Gökgüllü Hüseyin Emmi;
- On sene önce köy muhtarı falan kişi idi, bakın şimdi kim? Filan kişi! Diye bilgiç bir tavırla köylüleri başından savmaya çalışır.
- Ne ilgisi var Hüseyin Emmi.
- Yok, öyle değil işte
- Hem artık taş Fakıoğlu Pınarına gömülmeyecek. Mustucak Pınarına gömülecek.
- O niye Hüseyin Emmi, Orası Daha uzak sen işi zora sokuyorsun.
- Yook ben işi zora koşmuyorum. Muhtarlar değişti. Taşı gömdüğümüz pınarda değişir. Hem kardeşim benim çok işim var. Daha eşeğin semerinin keçesi yırtılmış onu yamayacağım.
- Ya Hüseyin emmi biz her türlü işini yaparız. Tarlayı da biz süreriz. Keçeyi de biz yamarız. Yeter ki sen taşı çıkar oku-üfle. Tek biz gider gömeriz.
- Olmaaz, der Hüseyin emmi heyecanlı bir şekilde “olmaaaz” diye tekrar eder.
- Benim gidip gömmem gerekir. Siz daha yeni yetmesiniz neyin ne olduğunu bilemesiniz.

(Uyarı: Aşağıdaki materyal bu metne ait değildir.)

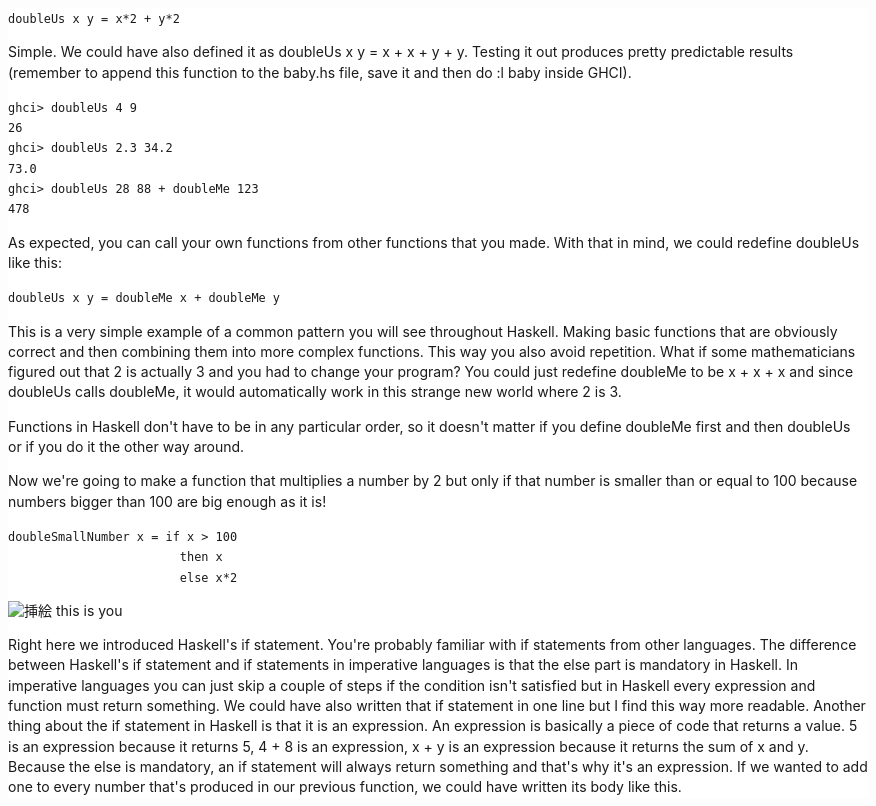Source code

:     doubleUs x y = x*2 + y*2

Simple.
We could have also defined it as doubleUs x y = x + x + y + y.
Testing it out produces pretty predictable results
(remember to append this function to the baby.hs file, save it 
and then do :l baby inside GHCI).

    ghci> doubleUs 4 9
    26
    ghci> doubleUs 2.3 34.2
    73.0
    ghci> doubleUs 28 88 + doubleMe 123
    478

As expected,
you can call your own functions from other functions that you made. 
With that in mind, we could redefine doubleUs like this:

    doubleUs x y = doubleMe x + doubleMe y

This is a very simple example of a common pattern you will see throughout Haskell.
Making basic functions that are obviously correct and then combining them into more complex functions.
This way you also avoid repetition.
What if some mathematicians figured out that 2 is actually 3 and you had to change your program?
You could just redefine doubleMe to be x + x + x 
and since doubleUs calls doubleMe,
it would automatically work in this strange new world where 2 is 3.

Functions in Haskell don't have to be in any particular order,
so it doesn't matter if you define doubleMe first and then doubleUs or if you do it the other way around.

Now we're going to make a function that multiplies a number by 2 
but only if that number is smaller than or equal to 100 
because numbers bigger than 100 are big enough as it is!

    doubleSmallNumber x = if x > 100
                            then x
                            else x*2

<img src="//s3.amazonaws.com/lyah/baby.png" alt="挿絵 this is you" class="img-left">

Right here we introduced Haskell's if statement.
You're probably familiar with if statements from other languages.
The difference between Haskell's if statement and if statements in imperative languages is that the else part is mandatory in Haskell.
In imperative languages you can just skip a couple of steps if the condition isn't satisfied 
but in Haskell every expression and function must return something.
We could have also written that if statement in one line 
but I find this way more readable.
Another thing about the if statement in Haskell is that it is an expression.
An expression is basically a piece of code that returns a value.
5 is an expression because it returns 5,
4 + 8 is an expression,
x + y is an expression because it returns the sum of x and y.
Because the else is mandatory,
an if statement will always return something and that's why it's an expression.
If we wanted to add one to every number that's produced in our previous function,
we could have written its body like this.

Oradaki köyün ekâbir takımının bu sözler kanına dokunur ama yapacak bir şey yok. Hüseyin Emmi yi herhangi bir şekilde ikna etmek gerekir.
Gün tepededir, öğle ezanı okundu okunacak. Hüseyin Emmi köylülere;
- Siz gidin tamam hallederim der.
Hüseyin emmi gider sakladığı yerden taşı itina ile çıkarır. Camiye doğru yönelir. Camiye varana kadar ezan okunur ve Hüseyin emmi namazı kılar. Yukarı Mustucak pınarına doğru yola koyulur. Pınara gelir ve taşı pınarın önündeki arka gömer. Kendisi de yavaş yavaş köye doğru yola koyulur.
İkindi olmak üzeredir hava birden kararır ve yarım saate kalmaz sağanak şeklinde yağmur yağmaya başlar. Köylüler çok sevinçlidir. Ama yağmur gitgide şiddetini arttırmaktadır. Önce arklar sonra köyün içinden geçen Kötüdere dolmaya taşmaya başlar. Dereyi geçmeye çalışan küçükbaş hayvanlar bir bir suya kapılmaya başlar. Asıl yukarı dağdan gelen aşağıdaki Kardereside coşmuş önüne koca koca kütükler mi gelir, kayalar mı gelir sürükleyip götürüyor.
Köylüler;
- Tez zamanda Hüseyin Emmiyi bulup taşı gömülü yerden çıkarmamız gerekir diye bağrışıyorlar.
Herkeste bir panik… Can korkusu. Dereye yakın evler bir bir duvarlarından yıkılmaya başlıyorlar. Hüseyin emmi ortalıkta yok. Köyün üst tarafındaki evler Mustucak pınarına doğru yürürler. Bağırıp çağırmalar.
Hüseyin Emmi çıkar şu taşı gömü yerinden. Diye avaz avaza bağırmalar. Ama nafile Hüseyin emmi ortalıkta yok. Köylü korkar. “acaba” derler. “acaba”
- Sakın Hüseyin Emmi sele kapılmış olmasın. Çok yakınlarından bir ses
- Buradayım lan zındıklar buradayım. Taşı tekrar bulana kadar ne çektim. İyi ki tam pınarın gözüne, suyun çıkan yerine gömmüşüm yoksa Allah Muhafaza yağmur durmayacaktı. Her yeri sel alacaktı. Bir daha taş maş gömmem ben. Ne haliniz varsa görün.
Hüseyin emminin yağmur iliklerine kadar işlemiş. Sırılsıklam. Üzerindeki gömlek ve yelek o zayıf vücuduna yapışmış, su, elbise, vücut tehvitlenmişti.
Sonra Gökgüllü Hüseyin Emmi hüzünlü bir şekilde sakalına doğru süzülen suları silerek;
—Gerçi filanca kişi! Muhtar oldu. Bundan daha büyük musibet mi olur!.